Gelernt: Chillen

Die Ansage für heute ist, den Sonntag einen Sonntag sein zu lassen und zu entspannen. Und das in Kombination mit einer Verabredung in dem eine halbe Autostunde entfernten Beirut.


Wie wichtig "Chillen" ist, habe ich durch meine Selbständigkeit gelernt. Das Lernen hört nicht auf, wenn es darum geht, tatsächlich auch im richtigen Moment den Absprung zu finden. Die Erfahrung lehrt: Wenn ereignisreiche Zeiten wie diese im Gange sind, ist es umso schwerer, aber eben auch wichtiger, innerlich wie äußerlich zu entschleunigen. Und so lerne ich heute mal wieder, zu entspannen und vor allem auch entspannt zu bleiben. Damit spiele ich auf die Tatsache an, dass es geschlagene zwei Stunden dauert, bis das für mich bestellte Taxi seinen Weg zum Domizil der Adaimis findet, um mich abzuholen.


Nach unzähligen nervenaufreibenden Telefonaten stellt sich heraus, dass etwas in der Zentrale schiefgelaufen ist und der Fahrer, mit dem ich bis zu diesem Zeitpunkt fünf Mal (oder noch öfter) telefoniert habe, gar nicht über die nötigen Ortskenntnisse verfügt, um mich zu finden. Wer jetzt an Navi und Google-Maps denkt, dem sei gesagt: Die Uhren ticken hier anders, und so einfach ist das hier tatsächlich nicht, wenn man sich nicht auskennt. Ich nehme es gelassen und freue mich umso mehr, als irgendwann ein Wagen (gefahren von einem anderen Fahrer desselben Taxi-Unternehmens - der andere Fahrer hatten offenbar aufgebgen) vorfährt und es endlich losgehen kann.


Ich bin am Zaitunay Bay in Beirut mit meiner Bekannten Kholoud verabredet, die ich bei meiner letzten Reise kennen und schätzen gelernt habe. Ich stehe seit meiner Ankunft im täglichen Kontakt mit ihr, und sie erkundigt sich regelmäßig nach meinem Wohlergehen. Die Freude ist groß, als ich endlich aus dem Taxi steige. So gehaltvoll und inspierend der Austausch mit ihr ist, so entspannt sind auch die Stunden, die ich heute in Beirut verbringe. Stichwörter: Cappuccino und Kuchen mit Blick auf die Bucht und das Mittelmeer, später dann ein leckeres italienisches Abendessen in der Gesellschaft von Kholouds Mann und einem ihrer drei Söhne.


Kholoud erzählt mir von ihrer Kandidatur für das libanesische Parlament und von einem Gipfeltreffen in Ruanda, zudem sie unlängst eingeladen wurde und bei dem es um die Gleichtstellung der Frau ging.

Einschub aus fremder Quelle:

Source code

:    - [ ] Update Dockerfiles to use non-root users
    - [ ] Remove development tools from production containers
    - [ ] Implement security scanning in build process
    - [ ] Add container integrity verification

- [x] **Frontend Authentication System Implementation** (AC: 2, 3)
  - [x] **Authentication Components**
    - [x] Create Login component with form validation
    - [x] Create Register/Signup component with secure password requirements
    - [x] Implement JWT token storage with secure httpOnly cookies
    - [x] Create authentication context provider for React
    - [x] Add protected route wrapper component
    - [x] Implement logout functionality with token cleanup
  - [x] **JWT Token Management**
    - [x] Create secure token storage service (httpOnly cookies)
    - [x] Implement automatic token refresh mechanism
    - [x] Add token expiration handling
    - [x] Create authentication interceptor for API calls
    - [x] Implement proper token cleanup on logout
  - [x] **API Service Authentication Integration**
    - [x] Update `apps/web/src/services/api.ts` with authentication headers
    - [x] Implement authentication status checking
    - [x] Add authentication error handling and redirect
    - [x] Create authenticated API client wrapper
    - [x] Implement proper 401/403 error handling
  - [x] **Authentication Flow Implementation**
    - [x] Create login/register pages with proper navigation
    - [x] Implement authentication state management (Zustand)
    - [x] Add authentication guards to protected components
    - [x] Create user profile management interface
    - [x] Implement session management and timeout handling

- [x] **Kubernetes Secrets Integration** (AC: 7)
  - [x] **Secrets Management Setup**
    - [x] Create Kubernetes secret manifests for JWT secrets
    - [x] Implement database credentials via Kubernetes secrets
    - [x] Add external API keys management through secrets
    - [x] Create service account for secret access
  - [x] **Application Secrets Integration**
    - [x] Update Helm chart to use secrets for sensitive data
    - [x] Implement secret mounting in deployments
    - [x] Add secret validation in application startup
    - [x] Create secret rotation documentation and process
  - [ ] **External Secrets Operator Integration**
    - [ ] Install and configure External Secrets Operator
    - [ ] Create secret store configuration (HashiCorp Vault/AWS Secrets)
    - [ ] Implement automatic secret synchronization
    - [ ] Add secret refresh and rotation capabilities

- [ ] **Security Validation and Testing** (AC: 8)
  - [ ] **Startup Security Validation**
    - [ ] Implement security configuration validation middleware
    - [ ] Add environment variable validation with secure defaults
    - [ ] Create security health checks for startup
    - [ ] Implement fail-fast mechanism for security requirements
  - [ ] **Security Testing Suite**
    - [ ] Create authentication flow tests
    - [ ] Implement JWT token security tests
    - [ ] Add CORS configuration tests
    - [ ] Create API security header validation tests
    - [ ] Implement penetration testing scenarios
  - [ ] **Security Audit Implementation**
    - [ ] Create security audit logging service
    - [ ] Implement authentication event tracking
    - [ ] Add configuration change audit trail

Bei der Gelegenheit erfahre ich, dass Ruanda, jenes Land, das ich vor allem mit dem Völkermord in den 90-ern assoziere, das erste Land ist, in dessen Parlament heute eine Mehrheit an Frauen sitzt. Das erstaunt mich. Es sind spannende Themen wie diese, die ich nach meiner Rückkehr und ein wenig Lektüre im Internet am liebsten an dieser Stelle vertiefen würde, aber ich habe mich ja für Entspannung entschieden. Und überhaupt hatte ich ja eigentlich angekündigt, es in diesem Blog eher bei knackigen Aha-Erlebnissen und Lernschleifen zu belassen. Ich fasse mich mit dem Schreiben heute also möglichst kurz und gebe dem Swimming Pool der Adaimis den Vorzug, in dessen Genuss ich bislang noch nicht gekommen bin. Dabei lerne ich, wie viel Spaß Schwimmnudeln machen können. Aber das nur am Rande.


Auch meine Gastgeberin Lotti, wissbegierig wie sie leibt und lebt, lernt dieser Tage übrigens zum Thema Entspannung dazu: Ich habe ihr vorgestern ihr das Wort "chillen" erklärt und sie herausgefordert, es in ihren aktiven Sprachgebrauch zu übernehmen, um damit bei nächster Gelegenheit ihre Enkel aus der Reserve zu locken. Dass sie mit ihren über 80 so viel Freude am Erweitern ihres Horizonts hat, macht sie umso liebenswürdiger. Sie wird das Wort einzusetzen wissen, da mache ich jede Wette.